Text section |
################

The Involvement of the Intestinal Microflora in the Expansion of CD4+ T Cells with a-Naive Phenotype in the Periphery

1Section of Immunology, Institute of Ageing and Vascular Research TNO, P.O. Box 430, Leiden 2300 AK, The Netherlands
2Section of Immunobiology, Howard Hughes Medical Institute, Yale University School of Medicine, New Haven, Connecticut, USA

Copyright © 1992 Hindawi Publishing Corporation. This is an open access article distributed under the Creative Commons Attribution License, which permits unrestricted use, distribution, and reproduction in any medium, provided the original work is properly cited.


It is well known that immune reactivity declines with age. Recently, we demonstrated that the age-related decrease in IL-2 production by CD4+ T cells was accompanied by an increased production of IL-4 and interferon-γ,(IFN-γ). This age-related shift in the profile of lymphokine production was related to phenotypic changes within the CD4+ T-cell subset, that is, a decrease in the percentage of CD45RB++ CD4+ T cells and an increase in the percentage of Pgp-1+ CD4+ T cells. To study whether these age-related changes were due to previous antigenic exposure, we performed a phenotypic and functional analysis on splenic CD4+ T cells isolated from individual, germ-free (GF), specific pathogen-free (SPF), and clean conventional (CC) mice. Interestingly, the total number of splenic CD4+ T cells in GF mice was twofold lower as compared to age-matched SPF or CC mice, regardless whether mice were analyzed at young (10 weeks) or at advanced age (13-14 months). Unexpectedly, the phenotypic composition of the CD4+ T-cell subset was comparable in the GF, SPF, and CC mice as determined by the expression of CD45RB and Pgp-1, indicating that CD4+ T cells with a naive phenotype (CD45RB++ Pgp-1 ) were not enriched in GF mice. Moreover, at an age of 13–14 months, CD4+ T cells from GF mice frequently produced more IL-4 and IFN-γ, than their CC counterparts. These lymphokine data showed, therefore, that a relatively high proportion of CD4 T cells with a memory phenotype can also be defined in GF mice on the basis of their function. The contamination of GF mice with a colonization resistant factor (CRF flora) resulted in twofold higher numbers of splenic CD4+ T cells. Surprisingly, not only CD4+ T cells with a memory phenotype (CD45RB–/+ Pgp-1++) had expanded, but also CD4+ T cells with a naive (CD45RB++ Pgp-1) phenotype. Our results, therefore, strongly suggest that the expansion of naive CD4+ T cells in the periphery is mediated by the intestinal microflora.

################

Entries provided |
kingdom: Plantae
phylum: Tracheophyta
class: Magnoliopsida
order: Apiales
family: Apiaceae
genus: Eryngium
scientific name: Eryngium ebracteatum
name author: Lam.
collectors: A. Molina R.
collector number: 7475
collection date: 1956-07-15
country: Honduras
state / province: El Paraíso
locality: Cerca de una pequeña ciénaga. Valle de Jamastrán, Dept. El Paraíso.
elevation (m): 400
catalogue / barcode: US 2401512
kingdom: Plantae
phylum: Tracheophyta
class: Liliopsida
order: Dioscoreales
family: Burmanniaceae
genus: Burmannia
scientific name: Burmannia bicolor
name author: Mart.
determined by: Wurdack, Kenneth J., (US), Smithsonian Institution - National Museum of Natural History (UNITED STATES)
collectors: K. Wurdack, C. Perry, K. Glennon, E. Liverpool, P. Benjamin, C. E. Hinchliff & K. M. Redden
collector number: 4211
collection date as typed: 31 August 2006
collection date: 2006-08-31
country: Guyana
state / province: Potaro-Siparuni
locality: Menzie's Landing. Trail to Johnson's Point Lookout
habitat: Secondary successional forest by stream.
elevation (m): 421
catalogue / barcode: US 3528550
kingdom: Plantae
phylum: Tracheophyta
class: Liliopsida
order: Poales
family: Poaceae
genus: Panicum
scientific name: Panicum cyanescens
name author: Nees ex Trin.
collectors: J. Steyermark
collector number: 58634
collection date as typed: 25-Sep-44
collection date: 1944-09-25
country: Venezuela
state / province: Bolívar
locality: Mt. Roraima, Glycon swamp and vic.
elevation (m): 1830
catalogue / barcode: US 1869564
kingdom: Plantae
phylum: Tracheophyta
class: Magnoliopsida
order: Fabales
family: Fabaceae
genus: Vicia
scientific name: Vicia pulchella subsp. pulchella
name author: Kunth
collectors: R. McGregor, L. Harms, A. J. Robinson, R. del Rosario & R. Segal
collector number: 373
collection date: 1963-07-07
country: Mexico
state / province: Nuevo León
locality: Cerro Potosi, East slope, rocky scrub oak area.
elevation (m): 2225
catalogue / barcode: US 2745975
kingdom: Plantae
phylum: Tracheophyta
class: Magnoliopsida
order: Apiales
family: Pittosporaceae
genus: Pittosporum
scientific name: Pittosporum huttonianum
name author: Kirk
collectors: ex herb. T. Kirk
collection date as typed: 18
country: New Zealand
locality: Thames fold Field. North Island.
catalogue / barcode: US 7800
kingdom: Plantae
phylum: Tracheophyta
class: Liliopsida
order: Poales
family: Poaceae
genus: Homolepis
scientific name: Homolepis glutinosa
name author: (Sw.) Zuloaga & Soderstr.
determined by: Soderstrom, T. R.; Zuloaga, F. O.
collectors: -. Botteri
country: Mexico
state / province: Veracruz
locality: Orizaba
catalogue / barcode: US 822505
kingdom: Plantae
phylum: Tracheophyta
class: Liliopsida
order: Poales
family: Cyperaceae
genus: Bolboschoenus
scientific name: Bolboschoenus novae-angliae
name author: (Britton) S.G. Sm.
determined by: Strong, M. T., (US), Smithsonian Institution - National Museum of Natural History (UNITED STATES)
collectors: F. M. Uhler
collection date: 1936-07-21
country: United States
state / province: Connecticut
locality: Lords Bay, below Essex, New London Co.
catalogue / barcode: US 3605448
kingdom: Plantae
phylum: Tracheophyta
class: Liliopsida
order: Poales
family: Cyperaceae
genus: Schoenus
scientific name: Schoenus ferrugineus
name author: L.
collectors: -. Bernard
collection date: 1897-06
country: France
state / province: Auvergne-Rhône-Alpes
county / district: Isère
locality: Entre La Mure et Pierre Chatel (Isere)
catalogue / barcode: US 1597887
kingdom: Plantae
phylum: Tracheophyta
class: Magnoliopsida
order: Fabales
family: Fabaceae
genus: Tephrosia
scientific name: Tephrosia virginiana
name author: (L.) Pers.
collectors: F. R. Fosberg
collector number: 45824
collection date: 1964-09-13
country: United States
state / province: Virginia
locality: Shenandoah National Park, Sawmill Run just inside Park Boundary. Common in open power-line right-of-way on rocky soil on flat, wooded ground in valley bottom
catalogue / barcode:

################

Problem |
In the abstract on intestinal microflora and CD4+ T cells, how did the total number of splenic CD4+ T cells in germ-free mice compare with that in age-matched SPF or CC mice?

Expected answer |
It was twofold lower.